Conflicts may also arise in those contexts covered by professional practice and conduct rules of the Law Society and Bar Association, and the conduct rules of other relevant professional bodies.
If in any doubt as to whether there is a conflict, or the appearance of a conflict, an officer should make a confidential disclosure and seek advice.
Additional information is available in a Fact Sheet titled Public Sector Agencies Fact Sheet No 3 Conflict of Interests dated June 2003. The direct link follows:
The conditions governing the provision of ‘General’ and ‘Court Character’ references are set out in the ‘ODPP Policy on the Provision of References’ published on DPPNet under ‘Policies and Guidelines’.
If an officer becomes bankrupt, or makes a composition, arrangement or assignment for the benefit of creditors, the officer must promptly notify the Director, and provide the Director, within a reasonable time, with such further information with respect to the cause of the bankruptcy, or the making of the composition, arrangement or assignment, as the Director requires.
All officers have a responsibility to report conduct that is suspected to be corrupt. Corrupt conduct is defined in sections 7 and 9 of the Independent Commission Against Corruption (ICAC) Act 1988. The definition is intentionally very broad but the key principle is misuse of public office, or breach of public duty. Corrupt conduct occurs when:
- a public official carries out public duties dishonestly or unfairly
- anyone does something that could result in a public official carrying out public duties dishonestly or unfairly
- anyone does something that has a detrimental effect on official functions, and which involves any of a wide range of matters, including fraud, bribery, official misconduct and violence.
- a public official misuses his/her position to gain favours or preferential treatment or misuses information or material obtained in the course of duty.
Conduct is not corrupt in terms of the ICAC Act unless it involves (or could involve) a criminal offence, a disciplinary offence or reasonable grounds to dismiss a public official.
The Director has a duty under the Act to report to the ICAC any matter which, on reasonable grounds, concerns, or may concern, corrupt conduct. The ODPP also has an established procedure with the Police Service pursuant to which allegations of suspicious or corrupt conduct by police officers are reported directly to the appropriate agency.
In appropriate circumstances the ODPP will report unethical behaviour by professionals to the relevant professional association (e.g. the Law Society, Bar Association or Legal Services Commissioner).
The Protected Disclosures Act encourages and facilitates the disclosure of corruption, maladministration and waste in the public sector. Procedures for the making of protected disclosures about these matters can be found in the Protected Disclosures Procedures.
In this section of the Code "criminal conduct" means conduct which is suspected of constituting, in whole or in part, the commission of a criminal offence of more than a trivial or merely technical nature.
Suspected or alleged criminal conduct by an officer in the workplace is to be reported as soon as possible to the officer’s manager or supervisor and, if appropriate grounds are considered to exist, by him or her to the Director (or, in his or her absence, a Deputy Director).

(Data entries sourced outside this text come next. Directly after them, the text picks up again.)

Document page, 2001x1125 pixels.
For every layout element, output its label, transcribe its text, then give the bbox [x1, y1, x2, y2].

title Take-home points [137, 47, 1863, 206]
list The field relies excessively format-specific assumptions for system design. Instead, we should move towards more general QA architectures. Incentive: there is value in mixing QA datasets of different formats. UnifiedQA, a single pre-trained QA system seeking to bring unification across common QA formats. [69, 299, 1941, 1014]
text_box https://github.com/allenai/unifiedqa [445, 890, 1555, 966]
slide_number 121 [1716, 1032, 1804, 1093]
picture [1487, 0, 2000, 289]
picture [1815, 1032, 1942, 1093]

If the Director or Deputy Director reasonably suspects that criminal conduct has or may have occurred, then he or she is to report it to police without notification to the officer concerned and is to consult with police on the future conduct of the matter. The Director or Deputy Director may take managerial action, in accordance with any laws, guidelines and procedures in force, provided there is no risk of prejudice to the police investigation or the criminal process.
Any officer directly witnessing criminal conduct by another officer must report it immediately to police if outside the workplace and, if inside the workplace, to his or her manager or supervisor to be dealt with as above.